Africa-Press – Liberia. Imagine a country rich with arable land, yet suffering from severe hunger.
This is the situation of Liberia, a country with a population of 5.2 million people but suffers from a serious level of hunger which is the second highest in the ECOWAS region behind crisis-hit Niger, according to the 2022 Global Hunger Index report published by Concern Worldwide and Welthungerhilfe.
The hunger score for Liberia is 32.4, which is higher than the average hunger score of Africa, which stands at 18 percent, and Africa South of the Sahara, which stands at 27 percent.
And in Africa South of the Sahara, only Niger performs worse than Liberia, which is the world region with the second-highest hunger index score, slightly below that of South Asia.
“In the 2022 Global Hunger Index, Liberia ranks 113th out of the 121 countries and, with a score of 32.4, Liberia has a level of hunger that is serious,” the report noted. “Liberia scores 32.4 out of 100 points according to the ranking matrix, [means] hunger level is still high, even though progress has been made in some areas.”
“Africa South of the Sahara and South Asia are the regions with the highest hunger levels and are most vulnerable to future shocks and crises. Like other world regions, progress against hunger in these regions has stagnated, which is particularly troubling given their desperate need for improvement,” the report said.
Hunger in Liberia, according to experts, is primarily driven by low local agricultural productivity and limited availability of agricultural inputs, mechanized equipment, financial capital, and extension services. Experts also point to the country’s high importation of rice, which is the country’s staple food, and limited nutritional diversity of local production — a problem which is heightened by underdeveloped local markets for high nutritional value products.
Also, the issue of poverty, according to poverty, is a major problem as the World Bank estimates that 50 percent of Liberians live below the poverty line (US$1.90/day) and are unable to access sufficient food on a daily basis.
According to data from the World Food Programme, Liberia continues to face significant levels of hunger and food insecurity. In 2021, it was estimated that 32 percent of the population (1.7 million people) were experiencing acute food insecurity, meaning they did not have enough food to meet their basic needs. The situation is particularly dire in rural areas, where poverty and limited access to basic services exacerbate food insecurity, experts say.

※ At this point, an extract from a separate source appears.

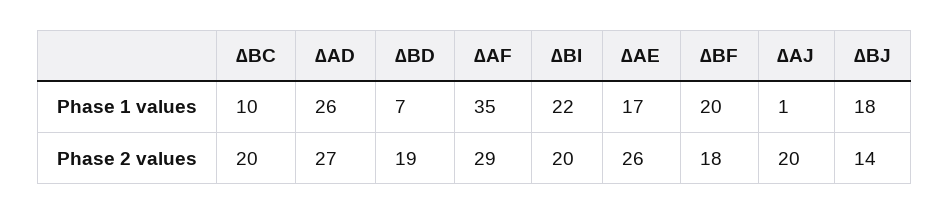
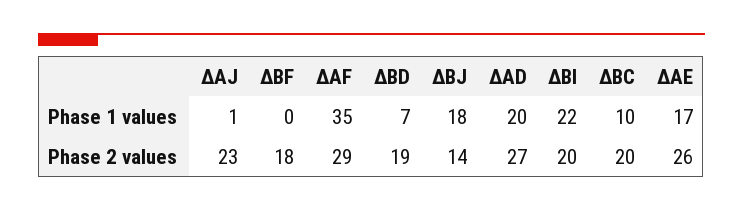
∆AD, Phase 1 values: 26 -> 20
∆BF, Phase 1 values: 20 -> 0
∆AJ, Phase 2 values: 20 -> 23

“This year’s Global Hunger Index (GHI) brings us face to face with a grim reality. The toxic cocktail of conflict, and climate change had already left millions exposed to food price shocks and vulnerable to further crises,” Mathias Mogge, Secretary General Welthungerhilfe and Dominic MacSorley, Chief Executive Officer Concern Worldwide wrote in the forward of the report.
The index, according to Mogge and MacSorley, shows that progress in tackling hunger has largely halted and the impacts are now playing out across Africa South of the Sahara, South Asia, Central and South America, and beyond.
The 2022 Index report shows that after decades of global hunger reduction, progress has nearly come to a halt as the score for the world is 18.2, considered moderate, down slightly from the 2014 score of 19.1.
This considerable slowdown compared with previous periods and that as many as 828 million people were undernourished in 2021, representing a reversal of more than a decade of progress in tackling hunger.
The report also noted that progress in tackling hunger is stagnating in South Asia and Africa South of the Sahara, the world regions with the highest hunger levels score of 27.4 and 27.0, respectively.
The hunger levels in both regions are considered serious, and that they are dangerously off track in terms of the progress needed to achieve the second Sustainable Development Goal of “Zero Hunger” by 2030, it adds.